Des matériaux nobles
Ces édifices proposant des façades ornementées, des frontons sculptés, des boiseries et des portails richement décorés, n’avaient pas pour vocation à être admirés par des pompiers. Ils restent aujourd’hui des témoignages historiques remarquables du patrimoine architectural de la capitale. Colombier et Sévigné étant les deux plus anciennes casernes de Paris toujours en activité (1813 et 1815).
Par la suite, financées par la ville de Paris ou les autres communes adjacentes et issues de concours d’architectes, l’ensemble des casernes parisiennes se distingue des édifices sobres habituellement construits pour les armées. Intégrées dans l’écosystème parisien, elles ressemblent bien plus à des mairies, des écoles ou des lycées. Ainsi, Montmartre, Blanche ou Port-Royal proposent des bâtiments construits en matériaux nobles : pierre de taille ou remplissage de briques.
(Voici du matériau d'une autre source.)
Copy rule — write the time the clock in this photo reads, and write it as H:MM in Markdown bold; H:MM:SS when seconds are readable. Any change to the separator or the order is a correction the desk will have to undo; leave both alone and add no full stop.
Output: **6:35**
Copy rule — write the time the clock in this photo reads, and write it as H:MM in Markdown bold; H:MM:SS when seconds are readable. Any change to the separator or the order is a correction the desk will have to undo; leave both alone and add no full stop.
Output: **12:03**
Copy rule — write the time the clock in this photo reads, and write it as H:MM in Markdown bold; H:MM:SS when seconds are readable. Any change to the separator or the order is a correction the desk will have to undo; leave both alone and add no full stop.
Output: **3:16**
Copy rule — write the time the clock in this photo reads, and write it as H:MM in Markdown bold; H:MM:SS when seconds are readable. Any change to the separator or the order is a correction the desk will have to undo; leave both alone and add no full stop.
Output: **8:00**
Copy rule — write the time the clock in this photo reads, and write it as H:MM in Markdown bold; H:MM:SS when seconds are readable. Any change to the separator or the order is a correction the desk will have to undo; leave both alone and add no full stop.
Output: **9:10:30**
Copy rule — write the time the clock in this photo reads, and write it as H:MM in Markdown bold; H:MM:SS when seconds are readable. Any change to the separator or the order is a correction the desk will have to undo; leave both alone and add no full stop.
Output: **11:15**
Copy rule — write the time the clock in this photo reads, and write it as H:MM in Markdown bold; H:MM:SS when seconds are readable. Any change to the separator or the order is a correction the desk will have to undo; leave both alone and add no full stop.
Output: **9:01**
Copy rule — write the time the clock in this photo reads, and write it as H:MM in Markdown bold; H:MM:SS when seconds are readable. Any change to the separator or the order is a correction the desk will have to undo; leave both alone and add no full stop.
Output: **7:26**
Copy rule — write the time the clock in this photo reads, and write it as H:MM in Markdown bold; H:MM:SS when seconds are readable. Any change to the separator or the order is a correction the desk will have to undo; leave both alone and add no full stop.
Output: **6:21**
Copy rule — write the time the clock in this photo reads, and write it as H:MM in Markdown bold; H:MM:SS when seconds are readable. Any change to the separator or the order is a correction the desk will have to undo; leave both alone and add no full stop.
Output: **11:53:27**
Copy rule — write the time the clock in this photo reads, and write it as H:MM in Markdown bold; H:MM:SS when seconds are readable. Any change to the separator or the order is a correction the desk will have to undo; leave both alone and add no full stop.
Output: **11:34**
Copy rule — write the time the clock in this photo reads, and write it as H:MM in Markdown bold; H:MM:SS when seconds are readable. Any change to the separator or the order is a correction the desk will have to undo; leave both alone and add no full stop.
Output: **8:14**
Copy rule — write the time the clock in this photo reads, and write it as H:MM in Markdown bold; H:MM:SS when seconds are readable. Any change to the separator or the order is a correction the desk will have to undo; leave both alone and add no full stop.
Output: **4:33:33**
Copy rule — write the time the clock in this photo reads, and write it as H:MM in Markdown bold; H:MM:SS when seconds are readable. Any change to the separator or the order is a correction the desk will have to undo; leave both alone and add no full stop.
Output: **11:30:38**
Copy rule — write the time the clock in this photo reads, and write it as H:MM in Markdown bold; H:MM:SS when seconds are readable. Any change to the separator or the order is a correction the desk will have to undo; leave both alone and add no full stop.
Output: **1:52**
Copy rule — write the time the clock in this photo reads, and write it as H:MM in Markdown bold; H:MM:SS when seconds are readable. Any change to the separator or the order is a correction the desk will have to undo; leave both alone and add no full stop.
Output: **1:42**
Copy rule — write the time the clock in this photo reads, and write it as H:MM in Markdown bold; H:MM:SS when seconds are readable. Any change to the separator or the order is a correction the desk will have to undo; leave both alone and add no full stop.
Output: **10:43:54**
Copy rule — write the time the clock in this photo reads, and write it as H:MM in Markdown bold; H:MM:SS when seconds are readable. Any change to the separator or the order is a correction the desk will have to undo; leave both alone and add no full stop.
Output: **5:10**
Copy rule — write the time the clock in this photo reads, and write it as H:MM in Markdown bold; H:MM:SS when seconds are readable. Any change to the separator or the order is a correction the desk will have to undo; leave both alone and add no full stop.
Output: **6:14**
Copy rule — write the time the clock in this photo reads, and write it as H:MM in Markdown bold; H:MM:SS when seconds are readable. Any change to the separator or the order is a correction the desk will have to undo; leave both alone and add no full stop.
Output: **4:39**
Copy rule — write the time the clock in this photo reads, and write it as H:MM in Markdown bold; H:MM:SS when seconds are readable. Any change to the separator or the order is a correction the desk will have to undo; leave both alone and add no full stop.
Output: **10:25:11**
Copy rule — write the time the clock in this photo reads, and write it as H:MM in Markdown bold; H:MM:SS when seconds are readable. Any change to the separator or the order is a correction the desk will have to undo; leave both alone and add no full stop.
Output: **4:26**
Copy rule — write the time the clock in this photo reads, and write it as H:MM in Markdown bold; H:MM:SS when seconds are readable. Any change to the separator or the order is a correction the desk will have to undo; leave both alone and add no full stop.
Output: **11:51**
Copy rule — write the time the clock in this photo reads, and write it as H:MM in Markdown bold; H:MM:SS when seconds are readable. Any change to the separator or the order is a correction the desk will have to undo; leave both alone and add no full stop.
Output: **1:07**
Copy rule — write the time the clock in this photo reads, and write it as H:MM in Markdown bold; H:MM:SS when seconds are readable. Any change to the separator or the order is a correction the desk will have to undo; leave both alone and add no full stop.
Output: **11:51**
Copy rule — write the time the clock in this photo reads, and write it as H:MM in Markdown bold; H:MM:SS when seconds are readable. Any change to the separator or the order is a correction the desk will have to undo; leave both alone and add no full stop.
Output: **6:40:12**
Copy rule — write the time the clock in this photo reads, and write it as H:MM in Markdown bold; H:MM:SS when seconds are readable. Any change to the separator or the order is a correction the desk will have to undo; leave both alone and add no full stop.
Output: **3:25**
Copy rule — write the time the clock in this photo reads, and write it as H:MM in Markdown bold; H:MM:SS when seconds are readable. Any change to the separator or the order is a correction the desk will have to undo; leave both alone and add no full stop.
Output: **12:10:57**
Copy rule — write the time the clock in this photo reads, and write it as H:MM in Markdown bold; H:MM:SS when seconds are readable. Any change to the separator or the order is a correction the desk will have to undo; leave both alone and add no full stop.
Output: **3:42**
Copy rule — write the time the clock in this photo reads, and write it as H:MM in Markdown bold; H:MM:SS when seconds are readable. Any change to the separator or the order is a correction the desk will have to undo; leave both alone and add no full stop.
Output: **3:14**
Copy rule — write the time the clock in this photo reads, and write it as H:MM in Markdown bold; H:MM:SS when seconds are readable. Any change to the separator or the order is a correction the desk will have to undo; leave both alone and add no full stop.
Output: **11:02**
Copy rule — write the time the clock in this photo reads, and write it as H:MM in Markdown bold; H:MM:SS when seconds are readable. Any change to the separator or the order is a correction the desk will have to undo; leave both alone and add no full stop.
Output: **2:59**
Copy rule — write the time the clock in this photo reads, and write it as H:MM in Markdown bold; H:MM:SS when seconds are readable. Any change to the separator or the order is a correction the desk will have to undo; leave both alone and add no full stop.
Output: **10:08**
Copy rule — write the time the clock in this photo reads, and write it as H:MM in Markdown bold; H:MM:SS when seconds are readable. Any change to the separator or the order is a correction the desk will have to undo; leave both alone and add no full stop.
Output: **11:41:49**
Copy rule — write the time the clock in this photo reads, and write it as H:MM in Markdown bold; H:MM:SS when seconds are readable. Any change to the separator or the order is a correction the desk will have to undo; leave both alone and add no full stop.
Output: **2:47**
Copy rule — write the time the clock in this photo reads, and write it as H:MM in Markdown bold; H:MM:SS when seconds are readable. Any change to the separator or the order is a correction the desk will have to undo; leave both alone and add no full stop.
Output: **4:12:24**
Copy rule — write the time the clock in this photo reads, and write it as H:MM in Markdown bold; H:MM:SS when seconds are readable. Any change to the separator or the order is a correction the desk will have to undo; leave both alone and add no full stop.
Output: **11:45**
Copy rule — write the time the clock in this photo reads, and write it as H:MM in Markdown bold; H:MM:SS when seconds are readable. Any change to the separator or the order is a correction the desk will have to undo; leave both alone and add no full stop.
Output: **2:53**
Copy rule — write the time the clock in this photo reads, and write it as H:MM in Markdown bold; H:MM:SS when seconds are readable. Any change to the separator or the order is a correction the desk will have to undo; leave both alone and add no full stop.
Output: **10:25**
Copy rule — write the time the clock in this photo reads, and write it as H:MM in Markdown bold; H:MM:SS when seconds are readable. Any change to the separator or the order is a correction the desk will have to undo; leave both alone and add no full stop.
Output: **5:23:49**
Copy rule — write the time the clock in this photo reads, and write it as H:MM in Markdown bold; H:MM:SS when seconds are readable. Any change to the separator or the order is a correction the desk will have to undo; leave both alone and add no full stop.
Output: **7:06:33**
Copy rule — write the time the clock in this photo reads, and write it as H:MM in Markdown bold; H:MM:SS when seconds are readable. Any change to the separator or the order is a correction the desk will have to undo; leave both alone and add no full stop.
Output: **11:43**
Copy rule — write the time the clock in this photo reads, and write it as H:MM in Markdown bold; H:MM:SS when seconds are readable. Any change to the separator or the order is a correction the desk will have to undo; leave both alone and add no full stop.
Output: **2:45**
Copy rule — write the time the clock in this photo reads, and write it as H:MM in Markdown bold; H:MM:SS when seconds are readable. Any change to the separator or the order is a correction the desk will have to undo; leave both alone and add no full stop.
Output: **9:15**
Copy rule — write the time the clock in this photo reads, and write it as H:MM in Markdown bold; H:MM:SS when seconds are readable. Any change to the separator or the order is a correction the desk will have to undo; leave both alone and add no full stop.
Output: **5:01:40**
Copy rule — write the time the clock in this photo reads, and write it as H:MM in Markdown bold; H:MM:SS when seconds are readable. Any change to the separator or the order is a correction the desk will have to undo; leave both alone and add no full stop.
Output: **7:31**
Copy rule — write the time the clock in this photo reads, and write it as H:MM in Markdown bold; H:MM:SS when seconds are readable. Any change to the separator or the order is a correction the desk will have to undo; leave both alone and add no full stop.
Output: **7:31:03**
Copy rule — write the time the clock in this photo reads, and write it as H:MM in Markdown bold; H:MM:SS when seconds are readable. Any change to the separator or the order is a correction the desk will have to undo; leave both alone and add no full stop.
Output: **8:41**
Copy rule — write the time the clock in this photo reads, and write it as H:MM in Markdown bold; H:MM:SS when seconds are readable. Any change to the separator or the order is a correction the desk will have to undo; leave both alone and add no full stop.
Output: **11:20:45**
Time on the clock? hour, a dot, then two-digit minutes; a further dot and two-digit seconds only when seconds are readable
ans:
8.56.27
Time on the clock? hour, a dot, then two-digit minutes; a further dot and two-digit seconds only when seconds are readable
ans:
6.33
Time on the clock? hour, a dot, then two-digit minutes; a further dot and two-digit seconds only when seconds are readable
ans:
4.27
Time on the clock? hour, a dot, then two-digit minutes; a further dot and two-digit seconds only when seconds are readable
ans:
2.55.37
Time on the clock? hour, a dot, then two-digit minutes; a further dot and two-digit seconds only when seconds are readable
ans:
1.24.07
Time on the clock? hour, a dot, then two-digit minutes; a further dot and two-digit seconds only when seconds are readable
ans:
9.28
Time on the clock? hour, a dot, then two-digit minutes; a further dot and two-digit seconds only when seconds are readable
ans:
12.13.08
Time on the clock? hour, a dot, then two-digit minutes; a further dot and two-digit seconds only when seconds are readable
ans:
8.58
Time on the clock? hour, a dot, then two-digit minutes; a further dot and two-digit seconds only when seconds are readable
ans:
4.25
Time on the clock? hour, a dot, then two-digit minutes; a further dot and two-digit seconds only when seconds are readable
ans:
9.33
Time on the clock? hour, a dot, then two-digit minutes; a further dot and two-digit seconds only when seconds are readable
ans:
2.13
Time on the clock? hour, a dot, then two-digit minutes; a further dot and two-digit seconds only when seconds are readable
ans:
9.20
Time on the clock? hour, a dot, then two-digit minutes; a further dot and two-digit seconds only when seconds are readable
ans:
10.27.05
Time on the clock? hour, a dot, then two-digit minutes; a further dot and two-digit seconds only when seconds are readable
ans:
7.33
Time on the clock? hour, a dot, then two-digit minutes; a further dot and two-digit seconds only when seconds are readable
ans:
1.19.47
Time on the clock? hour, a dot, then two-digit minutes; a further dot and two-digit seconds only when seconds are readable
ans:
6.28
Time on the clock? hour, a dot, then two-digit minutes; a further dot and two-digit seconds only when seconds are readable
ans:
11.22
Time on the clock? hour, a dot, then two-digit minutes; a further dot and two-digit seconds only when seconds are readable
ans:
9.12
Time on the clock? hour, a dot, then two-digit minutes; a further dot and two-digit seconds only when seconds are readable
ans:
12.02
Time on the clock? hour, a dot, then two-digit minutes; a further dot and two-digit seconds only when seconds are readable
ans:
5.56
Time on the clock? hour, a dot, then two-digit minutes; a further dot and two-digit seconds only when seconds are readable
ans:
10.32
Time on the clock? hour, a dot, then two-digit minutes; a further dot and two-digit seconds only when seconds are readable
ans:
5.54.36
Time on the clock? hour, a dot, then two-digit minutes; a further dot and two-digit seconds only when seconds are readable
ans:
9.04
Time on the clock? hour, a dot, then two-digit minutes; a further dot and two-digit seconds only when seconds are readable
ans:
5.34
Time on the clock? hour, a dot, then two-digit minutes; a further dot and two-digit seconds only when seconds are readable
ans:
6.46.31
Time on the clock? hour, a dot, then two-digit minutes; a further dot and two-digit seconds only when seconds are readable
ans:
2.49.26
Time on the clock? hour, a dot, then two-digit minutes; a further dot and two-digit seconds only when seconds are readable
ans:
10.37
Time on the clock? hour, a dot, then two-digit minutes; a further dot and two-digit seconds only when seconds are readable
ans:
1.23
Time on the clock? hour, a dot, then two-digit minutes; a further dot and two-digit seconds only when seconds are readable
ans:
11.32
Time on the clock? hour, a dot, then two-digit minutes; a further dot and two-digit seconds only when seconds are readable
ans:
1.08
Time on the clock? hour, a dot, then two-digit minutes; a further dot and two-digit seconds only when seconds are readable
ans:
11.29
Enfin, si la majorité de ces édifices furent conçus à la fin du XIXe siècle, par des architectes réputés, le centre de secours Dauphine reste une œuvre d’art à part entière. Créé par le grand architecte Robert Mallet-Stevens en 1936, il emprunte le style Art déco tout en adoptant certains éléments de l’esprit cubiste.
2 — sculpture
UN SAUVEUR AU DESTIN TRAGIQUE
S i plusieurs hauts-reliefs et bas-reliefs ornent les façades des centres de secours, c’est bien l’histoire de la statue « Sauvée » qui incarne à elle seule le second art majeur à la BSPP : En 1889, l’État français commande au sculpteur Hector Lemaire une œuvre pour embellir le congrès international de sauvetage de l’exposition universelle. L’artiste réalise donc cette allégorie qui immortalise l’héroïsme d’un pompier de Paris, sauvant une jeune femme. D’abord reléguée dans une réserve de la ville de Paris, l’œuvre est ensuite déplacée dans le petit square Violet du XVe arrondissement. Encore aujourd’hui, l’origine de cette statue reste sujet à controverse. Il pourrait s’agir d’une métaphore des pompiers sauvant Paris des flammes. La femme évanouie symbolisant la capitale ou la République. Cette théorie pouvant se confirmer avec l’action héroïque réalisée par les corps de pompiers de provinces vingt ans plus tôt, venus sauver la ville des incendies meurtriers commis par la Commune. Le débat reste ouvert.
Le pompier sauvant paris des flammes ?
À l’époque, l’œuvre s’intègre très bien à son nouvel emplacement et fait la joie des habitants du XVe. Malheureusement, la Seconde Guerre mondiale et l’occupation portent un coup terrible aux statues exposées sur l’espace public. Plus d’une centaine d’œuvres à Paris, comme dans toute la France, seront ainsi déboulonnées et fondues par les allemands afin d’en récupérer le métal au titre de l’effort de guerre. « Sauvée » n’échappe pas à la rafle et le square perd sa statue. En 1990, la BSPP, après avoir lancé un appel à témoin en Allemagne, ap- prend que la statue à bel et bien été fondue et que son plâtre d’origine a également été détruit dans un bombardement. Depuis, plusieurs projets hommages à l’œuvre disparue ont été réalisés, mais la statue n’a malheureusement jamais été recréée.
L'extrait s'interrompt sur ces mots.